15. The length of the Swiss rules temporarily dropped in October 2002 when the Geschäftsreglement was cut by more than 30 per cent. However, this cut was part of the larger reform that replaced the old Geschäftsverkehrsgesetz with the new Parlamentsgesetz two months later. At the end of the reform, the total number of words had grown considerably due to a massive increase in the length of the Parlamentsgesetz.

16. The same ordering of countries is observed in constitutional rules on parliament (see note 14).

17. As these five categories are mutually exclusive and jointly exhaustive, an addition of the five lines would recreate the total number of words displayed in for each country.

18. A larger increase is observed for the 2002 reform in Switzerland. This increase is mainly due to extensive final provisions on the coming into force of new and expiry of old rules.

19. As this category is rather heterogeneous, we also calculated stability only for rules that refer to ordinary lawmaking (initiation of bills; debate, amendment, and voting on bills; referral of bills to committees). The resulting ratios for the length of the last compared to the first version are lower for Austria (2.25) and especially Germany (1.49) but higher for Switzerland (3.05) when compared with the ratios for the broader category in . Thus, the rules on lawmaking in a narrow sense also grew considerably since 1945.

20. We cannot calculate the number of changed words for the first observation in Germany and Switzerland because of missing data on the rules in effect before 1951 (in Germany) and 1946 (in Switzerland), respectively.

21. We use the absolute value of the net change measure in order to make the cases of net decrease in Switzerland comparable.
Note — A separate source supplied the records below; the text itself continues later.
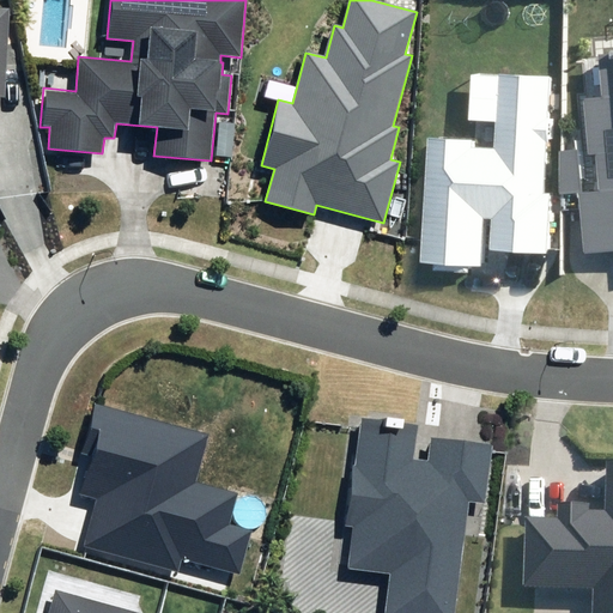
[(0,95),(5,96),(10,8),(0,7),(0,95)]
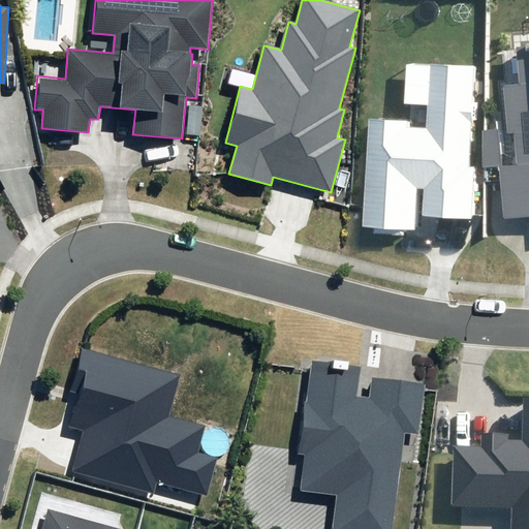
[(528,43),(515,45),(518,83),(502,85),(505,126),(480,128),(484,166),(501,165),(505,216),(528,213),(528,43)]
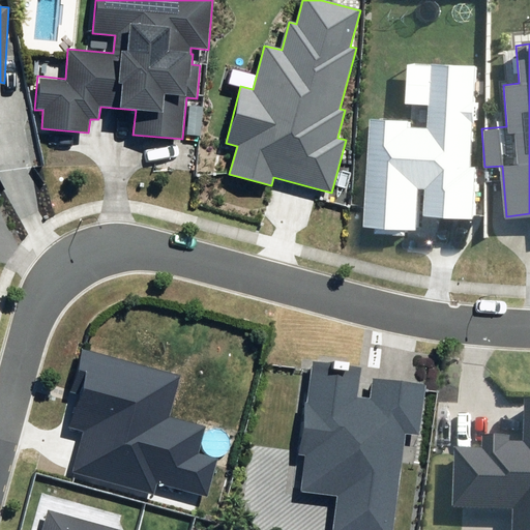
[(470,168),(475,65),(431,63),(427,127),(412,126),(412,120),(370,118),(363,227),(415,230),(417,188),(425,189),(423,215),(471,218),(474,168),(470,168)]
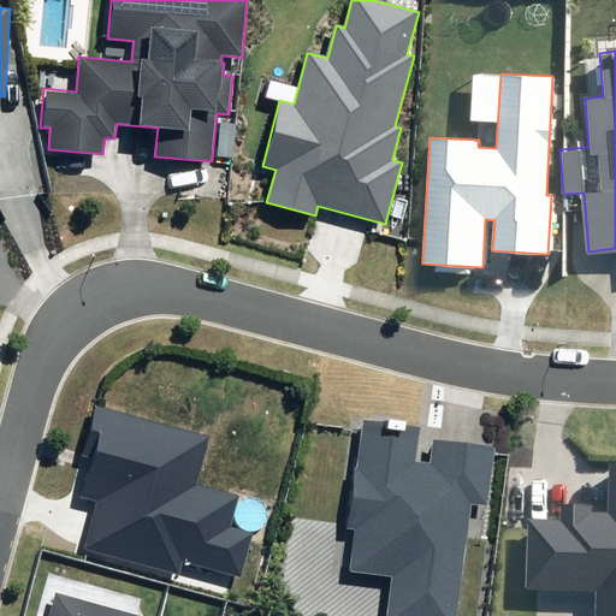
[(98,499),(84,549),(179,574),(183,562),(241,578),(253,533),(230,527),(238,496),(197,485),(211,436),(95,404),(81,456),(92,458),(82,496),(98,499)]
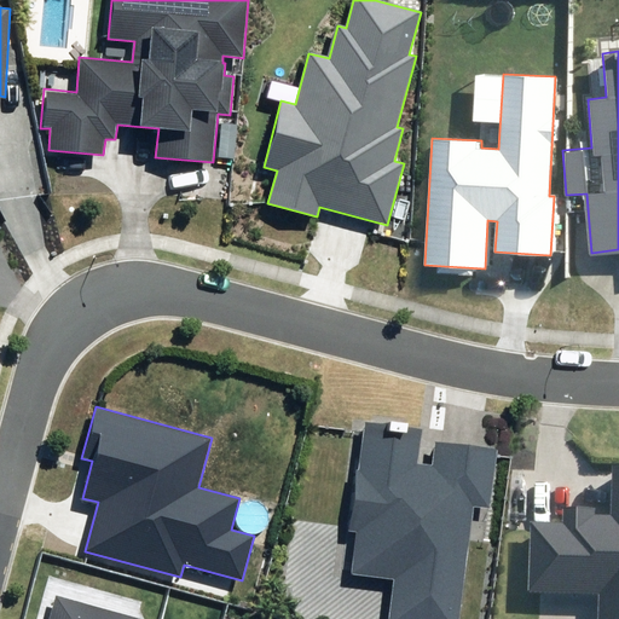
[(387,618),(460,618),(474,507),(490,508),(497,450),(437,443),(433,466),(418,464),(422,428),(365,421),(359,469),(356,469),(348,531),(356,532),(351,574),(392,580),(387,618)]
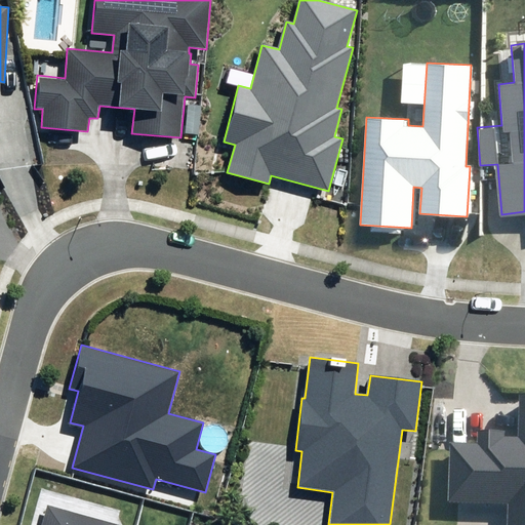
[(508,524),(524,524),(524,393),(519,393),(518,437),(506,436),(506,431),(478,430),(478,444),(450,443),(448,501),(509,502),(508,524)]
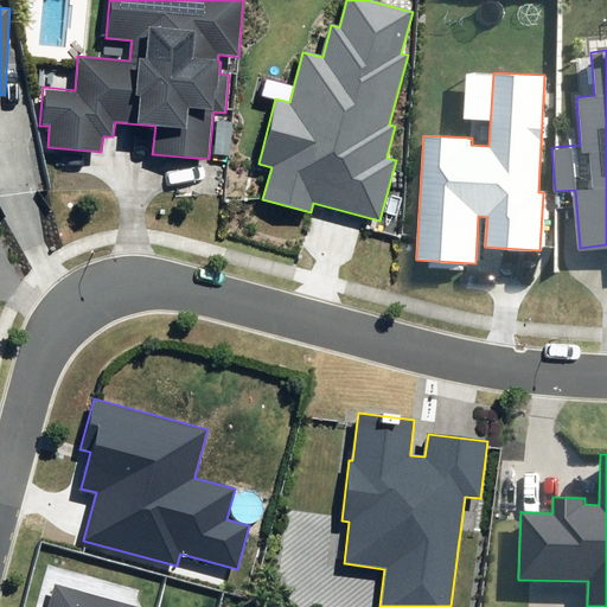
[(139,606),(53,582),(45,606),(139,606)]
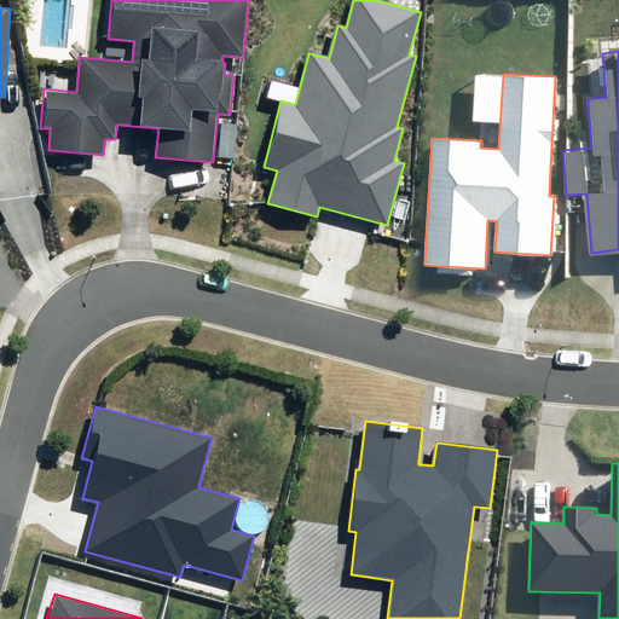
All buildings are outlined.
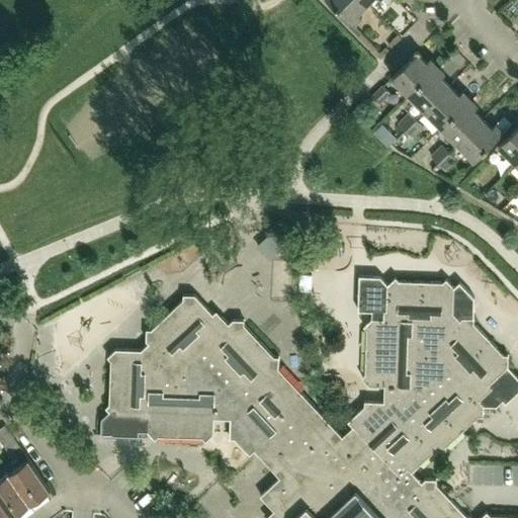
[(367,4),(362,0),(329,0),(354,25),(362,17),(358,13),(367,4)]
22. These differences highlight another advantage of our country selection. Among Western European democracies, Switzerland is one of only three non-EU countries (besides Norway and Iceland) while Germany and Austria have very distinct trajectories of EU membership.

23. Since 2001, a special law regulates procedures of committees of inquiry in the Bundestag (Untersuchungsausschussgesetz). In 2010, this law comprised 3,519 words. If these rules are included in the count, the total number of words regarding democratic reform in Germany is much closer to the level observed in Austria from 2001 onwards.